**Extract provided**
● ● ●
Title: 

APD 021246

Significant Decision

Date: 

July 1, 2002

Issues: 

Disabilty/Existence-Duration, Existence of Compensable Inj, Timely Contest by Carrier

Table of Contents

APD 021246

This appeal arises pursuant to the Texas Workers’ Compensation Act, TEX. LAB. CODE ANN. § 401.001 et seq. (1989 Act). A contested case hearing (CCH) was held on April 23, 2002. The hearing officer resolved the disputed issues by concluding that the respondent (claimant) did sustain a compensable injury in the course and scope of her employment on ________________; that the claimant has disability beginning on ________________, and continuing through the date of the CCH; and that the appellant (self-insured) has waived the right to contest compensability of the claimed injury by not timely contesting the injury in accordance with Section 409.021. The self-insured appeals, arguing that the determinations of the hearing officer are against the great weight of the credible evidence. The appeal file does not contain a response from the claimant.

DECISION

Affirmed.

The claimant testified she injured her back while assisting others in lifting a cadaver. The claimant’s treating doctor, in correspondence dated October 17, 2001, opined that the claimant’s injuries were a direct result of her compensable injury. The treating doctor noted that an MRI performed prior to the compensable injury was negative while the MRI performed on October 15, 2001, showed two bulging discs at L3-4 and L5-S1. The claimant testified that she did not work from ________________, until February 11, 2002, when she began working as a waitress. She further testified that she only earns about half as much as a waitress as she did while working for the self-insured.
● ● ●
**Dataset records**

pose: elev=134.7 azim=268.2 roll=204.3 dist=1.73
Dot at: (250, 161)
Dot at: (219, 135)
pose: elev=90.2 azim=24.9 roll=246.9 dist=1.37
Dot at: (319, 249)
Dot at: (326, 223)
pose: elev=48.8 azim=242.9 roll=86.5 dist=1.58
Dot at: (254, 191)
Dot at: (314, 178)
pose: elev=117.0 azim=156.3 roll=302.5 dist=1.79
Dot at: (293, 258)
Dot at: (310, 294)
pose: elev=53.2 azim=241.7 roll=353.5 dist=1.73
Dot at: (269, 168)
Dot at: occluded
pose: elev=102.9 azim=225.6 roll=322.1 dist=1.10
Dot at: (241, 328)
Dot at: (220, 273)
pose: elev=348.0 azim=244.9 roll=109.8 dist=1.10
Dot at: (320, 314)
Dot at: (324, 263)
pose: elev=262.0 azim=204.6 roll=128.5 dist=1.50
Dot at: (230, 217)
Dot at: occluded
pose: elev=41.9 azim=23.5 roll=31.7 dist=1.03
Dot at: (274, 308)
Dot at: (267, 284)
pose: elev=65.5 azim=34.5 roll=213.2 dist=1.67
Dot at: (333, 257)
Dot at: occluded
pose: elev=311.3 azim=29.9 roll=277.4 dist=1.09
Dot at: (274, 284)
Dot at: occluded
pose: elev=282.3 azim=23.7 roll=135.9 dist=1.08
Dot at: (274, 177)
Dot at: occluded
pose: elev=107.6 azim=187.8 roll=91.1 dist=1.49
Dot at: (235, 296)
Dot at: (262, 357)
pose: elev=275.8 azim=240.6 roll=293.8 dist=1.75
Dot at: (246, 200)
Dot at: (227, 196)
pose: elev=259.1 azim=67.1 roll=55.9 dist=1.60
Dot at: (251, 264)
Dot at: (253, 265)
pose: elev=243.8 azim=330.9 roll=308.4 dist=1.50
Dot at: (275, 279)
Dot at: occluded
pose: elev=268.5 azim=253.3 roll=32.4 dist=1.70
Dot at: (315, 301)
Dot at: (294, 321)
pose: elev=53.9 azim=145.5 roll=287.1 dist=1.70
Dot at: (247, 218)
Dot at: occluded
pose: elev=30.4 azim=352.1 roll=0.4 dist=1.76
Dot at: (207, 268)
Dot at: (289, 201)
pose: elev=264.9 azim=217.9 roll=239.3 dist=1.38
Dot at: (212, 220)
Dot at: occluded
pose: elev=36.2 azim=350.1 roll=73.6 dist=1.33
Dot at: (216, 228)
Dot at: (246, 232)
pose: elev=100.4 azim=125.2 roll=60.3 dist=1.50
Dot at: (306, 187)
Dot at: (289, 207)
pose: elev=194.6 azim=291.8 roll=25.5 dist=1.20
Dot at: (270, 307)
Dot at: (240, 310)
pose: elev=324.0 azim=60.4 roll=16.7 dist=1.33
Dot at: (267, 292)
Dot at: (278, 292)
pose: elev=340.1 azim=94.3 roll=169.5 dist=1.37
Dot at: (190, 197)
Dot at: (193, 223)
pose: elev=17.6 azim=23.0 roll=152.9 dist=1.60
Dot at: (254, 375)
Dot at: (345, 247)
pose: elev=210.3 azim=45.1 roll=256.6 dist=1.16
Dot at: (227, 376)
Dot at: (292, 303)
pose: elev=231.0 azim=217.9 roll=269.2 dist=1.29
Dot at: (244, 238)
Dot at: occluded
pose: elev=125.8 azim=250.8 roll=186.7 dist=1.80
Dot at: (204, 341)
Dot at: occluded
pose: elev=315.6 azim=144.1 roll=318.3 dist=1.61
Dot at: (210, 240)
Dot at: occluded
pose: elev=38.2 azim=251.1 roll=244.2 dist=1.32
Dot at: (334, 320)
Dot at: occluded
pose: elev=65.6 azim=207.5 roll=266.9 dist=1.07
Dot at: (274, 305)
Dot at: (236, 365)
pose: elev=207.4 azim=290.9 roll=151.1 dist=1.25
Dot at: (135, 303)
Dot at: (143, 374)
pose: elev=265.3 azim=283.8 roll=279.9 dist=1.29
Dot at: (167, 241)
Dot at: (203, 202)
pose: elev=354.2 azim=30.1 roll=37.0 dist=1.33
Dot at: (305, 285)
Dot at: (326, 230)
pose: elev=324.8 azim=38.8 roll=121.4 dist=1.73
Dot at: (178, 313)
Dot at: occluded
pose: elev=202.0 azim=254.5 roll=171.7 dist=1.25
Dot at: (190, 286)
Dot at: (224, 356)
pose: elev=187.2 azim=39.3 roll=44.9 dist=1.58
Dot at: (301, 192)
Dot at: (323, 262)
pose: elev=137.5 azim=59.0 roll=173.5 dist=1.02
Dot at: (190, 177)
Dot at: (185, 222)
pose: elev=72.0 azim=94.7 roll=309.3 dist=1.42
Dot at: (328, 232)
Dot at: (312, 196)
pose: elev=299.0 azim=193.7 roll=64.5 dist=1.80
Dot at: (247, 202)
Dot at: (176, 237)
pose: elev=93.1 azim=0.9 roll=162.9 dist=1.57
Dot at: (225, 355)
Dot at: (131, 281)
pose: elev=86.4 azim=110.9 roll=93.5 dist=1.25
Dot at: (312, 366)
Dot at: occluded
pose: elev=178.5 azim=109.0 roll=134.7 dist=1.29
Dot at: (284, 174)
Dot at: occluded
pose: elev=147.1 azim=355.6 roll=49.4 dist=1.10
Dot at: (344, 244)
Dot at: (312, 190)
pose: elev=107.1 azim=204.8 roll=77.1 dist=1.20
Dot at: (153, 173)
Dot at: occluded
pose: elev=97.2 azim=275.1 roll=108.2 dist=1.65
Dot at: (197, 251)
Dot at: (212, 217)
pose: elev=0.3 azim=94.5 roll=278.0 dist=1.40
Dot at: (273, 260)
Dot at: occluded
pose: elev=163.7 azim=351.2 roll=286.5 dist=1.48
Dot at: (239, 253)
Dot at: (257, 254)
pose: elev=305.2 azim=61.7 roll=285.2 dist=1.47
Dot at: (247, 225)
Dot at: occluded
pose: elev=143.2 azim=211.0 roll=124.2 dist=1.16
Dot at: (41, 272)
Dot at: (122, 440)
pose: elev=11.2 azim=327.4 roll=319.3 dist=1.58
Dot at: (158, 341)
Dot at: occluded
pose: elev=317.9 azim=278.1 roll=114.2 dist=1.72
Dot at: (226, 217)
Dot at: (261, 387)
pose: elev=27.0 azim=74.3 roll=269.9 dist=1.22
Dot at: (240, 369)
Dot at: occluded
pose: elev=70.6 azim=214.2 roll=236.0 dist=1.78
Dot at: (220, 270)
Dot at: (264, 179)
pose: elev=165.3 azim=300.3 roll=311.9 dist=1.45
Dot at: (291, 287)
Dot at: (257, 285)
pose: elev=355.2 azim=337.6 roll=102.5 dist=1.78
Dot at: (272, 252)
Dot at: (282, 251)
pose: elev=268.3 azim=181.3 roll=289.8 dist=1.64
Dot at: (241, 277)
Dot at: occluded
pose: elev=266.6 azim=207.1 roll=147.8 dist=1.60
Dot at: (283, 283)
● ● ●
**Directive A**
On what date was the contested case hearing held, according to the appeal decision?
**Directive B**
Rewrite the listing from the line with "pose: elev=86.4 azim=110.9" through the end of the listing, replacing "pose" with "camera" and leaving everything else unchanged.
The listing has no connection to the appeal decision above it.

**Worked answer A**
April 23, 2002.

**Worked answer B**
camera: elev=86.4 azim=110.9 roll=93.5 dist=1.25
Dot at: (312, 366)
Dot at: occluded
camera: elev=178.5 azim=109.0 roll=134.7 dist=1.29
Dot at: (284, 174)
Dot at: occluded
camera: elev=147.1 azim=355.6 roll=49.4 dist=1.10
Dot at: (344, 244)
Dot at: (312, 190)
camera: elev=107.1 azim=204.8 roll=77.1 dist=1.20
Dot at: (153, 173)
Dot at: occluded
camera: elev=97.2 azim=275.1 roll=108.2 dist=1.65
Dot at: (197, 251)
Dot at: (212, 217)
camera: elev=0.3 azim=94.5 roll=278.0 dist=1.40
Dot at: (273, 260)
Dot at: occluded
camera: elev=163.7 azim=351.2 roll=286.5 dist=1.48
Dot at: (239, 253)
Dot at: (257, 254)
camera: elev=305.2 azim=61.7 roll=285.2 dist=1.47
Dot at: (247, 225)
Dot at: occluded
camera: elev=143.2 azim=211.0 roll=124.2 dist=1.16
Dot at: (41, 272)
Dot at: (122, 440)
camera: elev=11.2 azim=327.4 roll=319.3 dist=1.58
Dot at: (158, 341)
Dot at: occluded
camera: elev=317.9 azim=278.1 roll=114.2 dist=1.72
Dot at: (226, 217)
Dot at: (261, 387)
camera: elev=27.0 azim=74.3 roll=269.9 dist=1.22
Dot at: (240, 369)
Dot at: occluded
camera: elev=70.6 azim=214.2 roll=236.0 dist=1.78
Dot at: (220, 270)
Dot at: (264, 179)
camera: elev=165.3 azim=300.3 roll=311.9 dist=1.45
Dot at: (291, 287)
Dot at: (257, 285)
camera: elev=355.2 azim=337.6 roll=102.5 dist=1.78
Dot at: (272, 252)
Dot at: (282, 251)
camera: elev=268.3 azim=181.3 roll=289.8 dist=1.64
Dot at: (241, 277)
Dot at: occluded
camera: elev=266.6 azim=207.1 roll=147.8 dist=1.60
Dot at: (283, 283)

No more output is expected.